> Supplied text:
Hi,

Thanks for the advice Robin.
But most of the time I don’t get response of issues I am facing that’s why  I 
reframe it and post it again.
May someone can understand my problem and would be able to help me.
As I am new bee to Mahout and don’t have any experience in this field.

I am trying run the Wikipedia classification example.
I have downloaded Wikipedia data set and created chunks of that data(1 MB each).
I am using one of the chunk file for as my input data for Wikipedia example.


Steps I followed are :
1.Created train input data set using one of the chunk of Wikipedia data set and 
subjects.txt with the help of wikipediaDataSetCreator CLI.
2.Repeated the first step but here the  used another chunk of Wikipedia data 
set to create test input data.
3.Train the classifier by passing train input data set.
4.Test the classifier by passing train input data set as model and test input 
data set as testdir.

Now the issue is when I try to testclassifier by passing trained data set as 
model and train input data set as testdir I am able to view the result in form 
of confusion matrix.
But when I try to test classifier by passing by passing trained data set as 
model and test input data set(which I have created in second step) as testdir I 
get null pointer exception as shown in below mail.

           Name                                                 Size 

Initial Train input data set                                 2 MB (two chunks)

> Exercise tasks:
**A)** Write out the passage of the Mahout post from "2.Repeated the first" to "set as testdir.".
**B)** Using the Mahout post, list each numbered step the poster followed and briefly state what it does.

> Data lines:
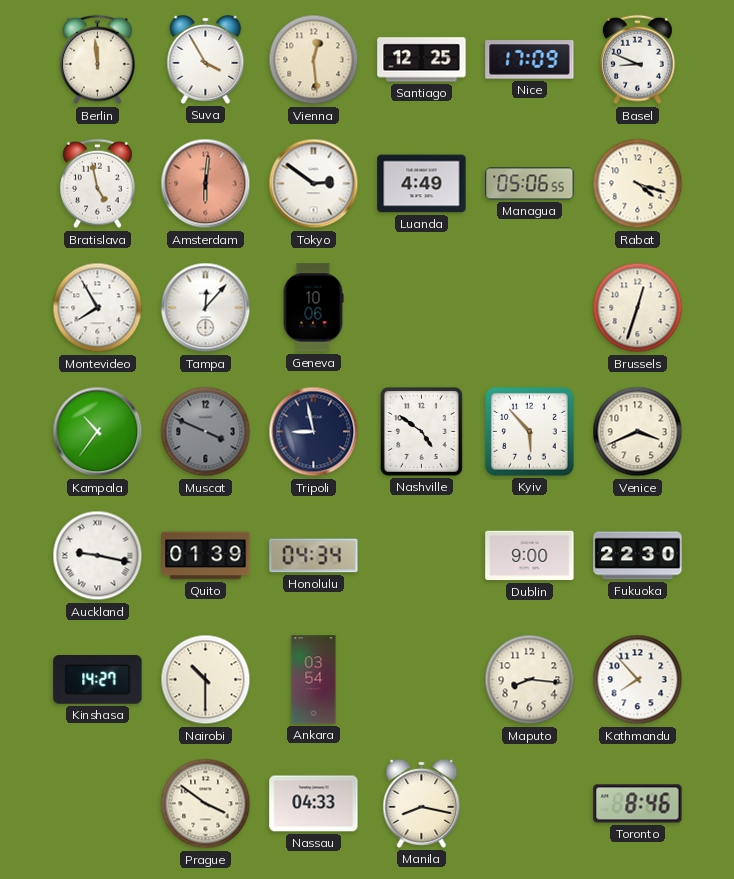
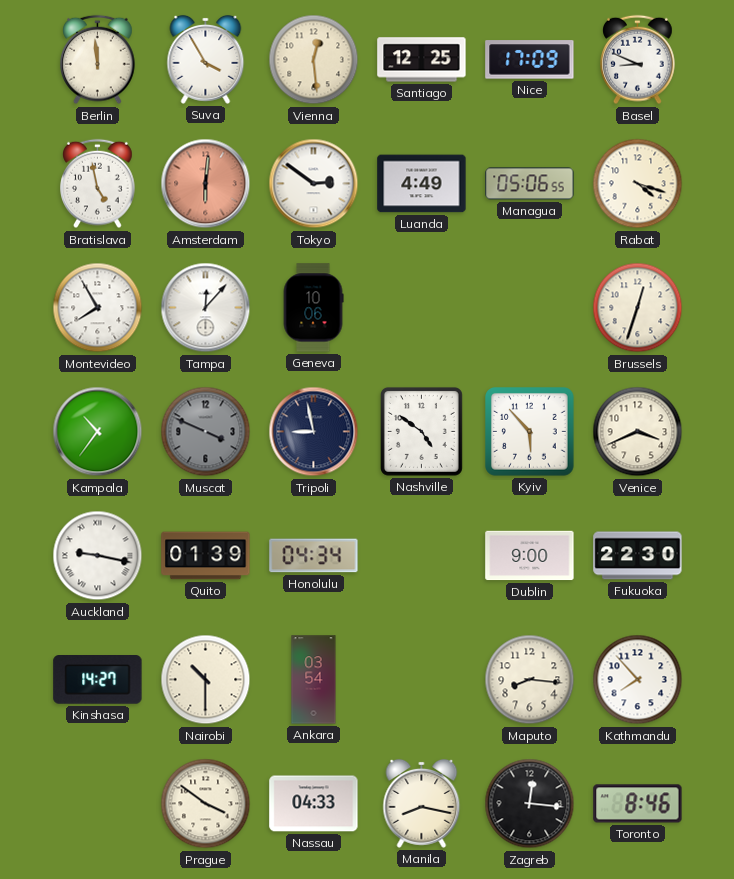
Zagreb: none -> 12:16
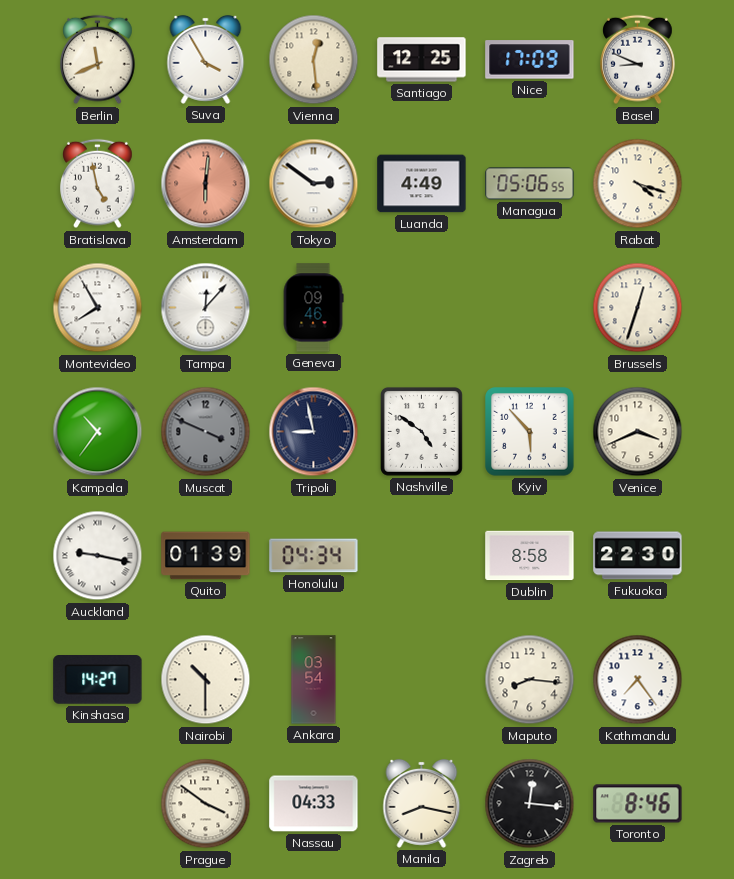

> Answers to the exercises:
**A)**
2.Repeated the first step but here the  used another chunk of Wikipedia data 
set to create test input data.
3.Train the classifier by passing train input data set.
4.Test the classifier by passing train input data set as model and test input 
data set as testdir.

**B)**
1. Creates the train input data set from one chunk of the Wikipedia data set and subjects.txt with the wikipediaDataSetCreator CLI.
2. Repeats the first step with another chunk to create the test input data.
3. Trains the classifier with the train input data set.
4. Tests the classifier.